BEGIN

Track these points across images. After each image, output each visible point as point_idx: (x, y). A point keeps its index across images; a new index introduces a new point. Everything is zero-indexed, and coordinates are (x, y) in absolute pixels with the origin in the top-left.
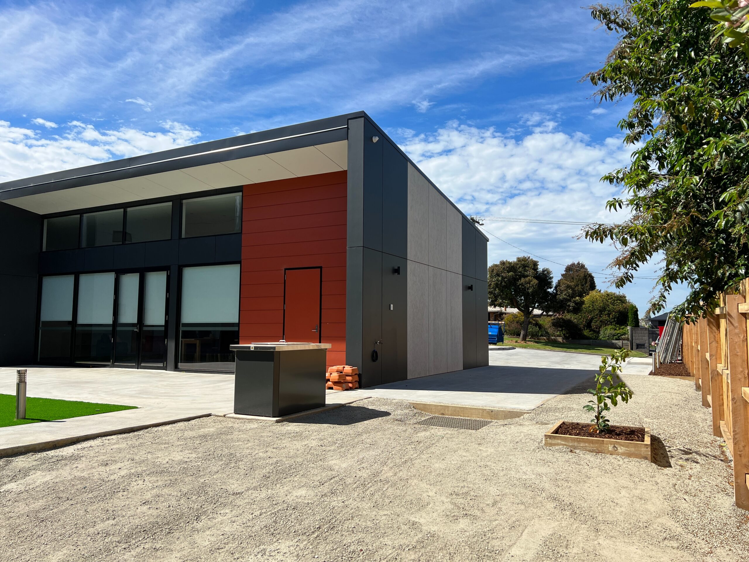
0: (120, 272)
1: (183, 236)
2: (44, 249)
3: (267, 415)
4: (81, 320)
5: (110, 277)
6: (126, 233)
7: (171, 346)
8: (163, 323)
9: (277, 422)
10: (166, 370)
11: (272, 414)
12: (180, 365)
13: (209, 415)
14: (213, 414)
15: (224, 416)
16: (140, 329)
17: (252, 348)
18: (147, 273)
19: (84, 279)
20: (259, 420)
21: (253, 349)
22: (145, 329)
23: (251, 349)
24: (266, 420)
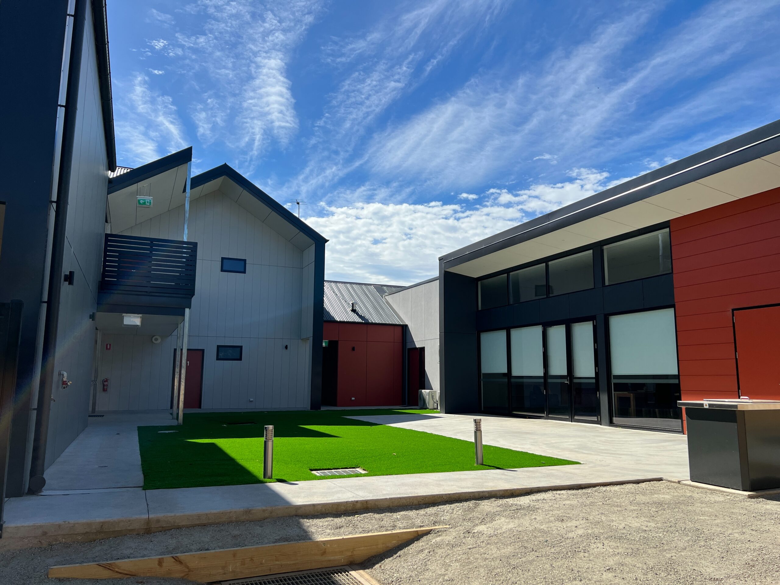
0: (546, 325)
1: (607, 283)
2: (480, 308)
3: (735, 487)
4: (515, 373)
5: (538, 330)
6: (549, 286)
7: (604, 399)
8: (593, 375)
9: (750, 497)
10: (601, 425)
11: (741, 486)
12: (615, 419)
13: (660, 480)
14: (664, 478)
15: (679, 482)
16: (571, 381)
17: (706, 405)
18: (573, 324)
19: (515, 333)
20: (724, 492)
21: (707, 407)
22: (576, 381)
23: (705, 407)
24: (734, 494)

END

Your objective: Reproduce the records from the beginning through the line containing "15: (679, 482)", swapping "zero-indexed" for "0-indexed" and keeping everything else the same. Omit the pictures.

Your solution:
Track these points across images. After each image, output each visible point as point_idx: (x, y). A point keeps its index across images; a new index introduces a new point. Everything is 0-indexed, and coordinates are (x, y) in absolute pixels with the origin in the top-left.
0: (120, 272)
1: (183, 236)
2: (44, 249)
3: (267, 415)
4: (81, 320)
5: (110, 277)
6: (126, 233)
7: (171, 346)
8: (163, 323)
9: (277, 422)
10: (166, 370)
11: (272, 414)
12: (180, 365)
13: (209, 415)
14: (213, 414)
15: (224, 416)
16: (140, 329)
17: (252, 348)
18: (147, 273)
19: (84, 279)
20: (259, 420)
21: (253, 349)
22: (145, 329)
23: (251, 349)
24: (266, 420)
0: (546, 325)
1: (607, 283)
2: (480, 308)
3: (735, 487)
4: (515, 373)
5: (538, 330)
6: (549, 286)
7: (604, 399)
8: (593, 375)
9: (750, 497)
10: (601, 425)
11: (741, 486)
12: (615, 419)
13: (660, 480)
14: (664, 478)
15: (679, 482)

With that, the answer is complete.